A derradeira expressão do ódio da classe dominante que sempre acreditou que seus eleitos jamais tocariam nela, pois se considera intocável, soberana, especial, foi escolher o pior dos piores, não para ser seu Presidente. Não. Esta classe não se submete a governos. Mas, para governar com o todo ódio bolsonarista aos “outros”. O ódio pela Constituição, a inimiga da classe dominante, porque a mesma Constituição inseriu, com dignidade, todos os membros da sociedade (ainda que isso não seja, ainda, uma verdade real). Odeia-se a Constituição porque ela é cidadã; odeia-se a Constituição porque ela coloca em pé de igualdade homens e mulheres, gays e lésbicas, pobres e ricos, negros e brancos, umbandistas e candomblecistas, nacionais e migrantes, empregadores e empregados. Sim, a classe dominante que chamava os trabalhadores de “farofeiros” quando os mesmos se dirigiam às praias, agora deve “suportá-los” nos espaços dos aeroportos.
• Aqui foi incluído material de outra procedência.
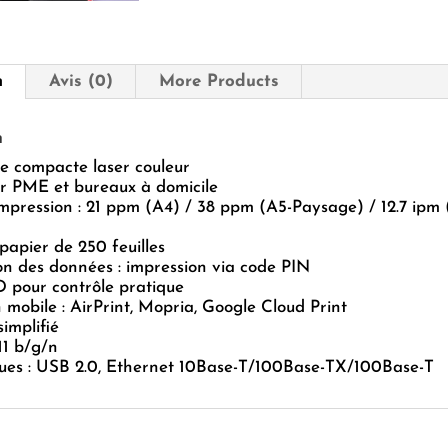
SENSYS
LBP621Cw
n
Avis (0)
More Products
n
e compacte laser couleur
ur PME et bureaux à domicile
impression : 21 ppm (A4) / 38 ppm (A5-Paysage) / 12.7 ipm 
apier de 250 feuilles
on des données : impression via code PIN
 pour contrôle pratique
 mobile : AirPrint, Mopria, Google Cloud Print
simplifié
11 b/g/n
ues : USB 2.0, Ethernet 10Base-T/100Base-TX/100Base-T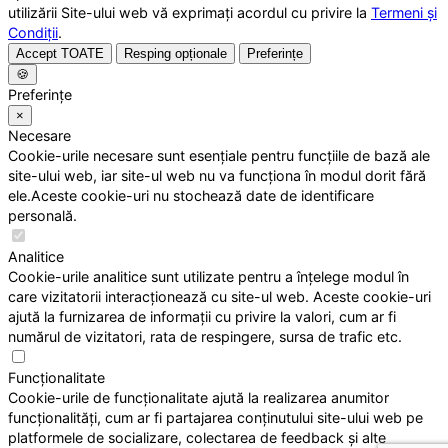
utilizării Site-ului web vă exprimați acordul cu privire la
Termeni și
Condiții
.
Accept TOATE
Resping opționale
Preferințe
🍪
Preferințe
×
Necesare
Cookie-urile necesare sunt esențiale pentru funcțiile de bază ale
site-ului web, iar site-ul web nu va funcționa în modul dorit fără
ele.Aceste cookie-uri nu stochează date de identificare
personală.
Analitice
Cookie-urile analitice sunt utilizate pentru a înțelege modul în
care vizitatorii interacționează cu site-ul web. Aceste cookie-uri
ajută la furnizarea de informații cu privire la valori, cum ar fi
numărul de vizitatori, rata de respingere, sursa de trafic etc.
Funcționalitate
Cookie-urile de funcționalitate ajută la realizarea anumitor
funcționalități, cum ar fi partajarea conținutului site-ului web pe
platformele de socializare, colectarea de feedback și alte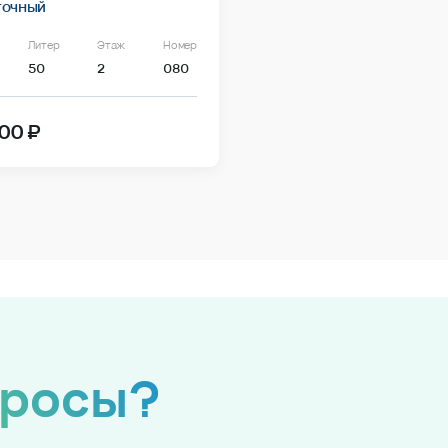
точный
Литер
Этаж
Номер
50
2
080
00 ₽
просы?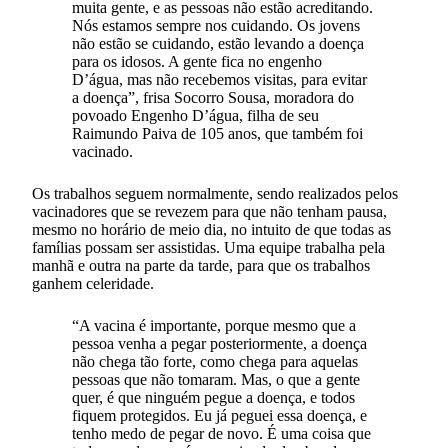
muita gente, e as pessoas não estão acreditando.
Nós estamos sempre nos cuidando. Os jovens
não estão se cuidando, estão levando a doença
para os idosos. A gente fica no engenho
D’água, mas não recebemos visitas, para evitar
a doença”, frisa Socorro Sousa, moradora do
povoado Engenho D’água, filha de seu
Raimundo Paiva de 105 anos, que também foi
vacinado.
Os trabalhos seguem normalmente, sendo realizados pelos
vacinadores que se revezem para que não tenham pausa,
mesmo no horário de meio dia, no intuito de que todas as
famílias possam ser assistidas. Uma equipe trabalha pela
manhã e outra na parte da tarde, para que os trabalhos
ganhem celeridade.
“A vacina é importante, porque mesmo que a
pessoa venha a pegar posteriormente, a doença
não chega tão forte, como chega para aquelas
pessoas que não tomaram. Mas, o que a gente
quer, é que ninguém pegue a doença, e todos
fiquem protegidos. Eu já peguei essa doença, e
tenho medo de pegar de novo. É uma coisa que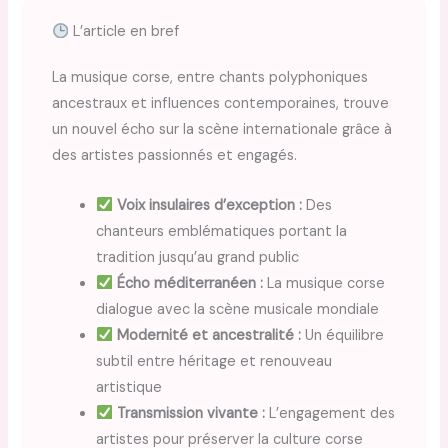
L’article en bref
La musique corse, entre chants polyphoniques
ancestraux et influences contemporaines, trouve
un nouvel écho sur la scène internationale grâce à
des artistes passionnés et engagés.
Voix insulaires d’exception :
Des
chanteurs emblématiques portant la
tradition jusqu’au grand public
Écho méditerranéen :
La musique corse
dialogue avec la scène musicale mondiale
Modernité et ancestralité :
Un équilibre
subtil entre héritage et renouveau
artistique
Transmission vivante :
L’engagement des
artistes pour préserver la culture corse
A classe que odeia a Constituição, que se considera intocável, deu ao Bolsonaro uma missão, não sobre seus interesses ou sobre suas vidas, mas, para impingir dor e dissabor aos “outros”. A missão, sabida, era: fira de morte a “negritude”; fira de morte os “trabalhadores”; fira de morte os gays e lésbicas; fira de morte as reservas florestais; fira de morte a educação; impeça o ingresso do pobre e miserável às Escolas e Universidades; impeça o acesso à Saúde; acabe com a alegria dos “outros” e, finalmente, bata forte contra a Democracia (porque a classe dominante não quer democracia nem com ela se dá bem) e bata forte contra a Constituição Federal porque foi ela, a “maldita” Constituição Federal, o odiosa Constituição Federal, que estabeleceu o projeto do odioso Estado Democrático de Direito.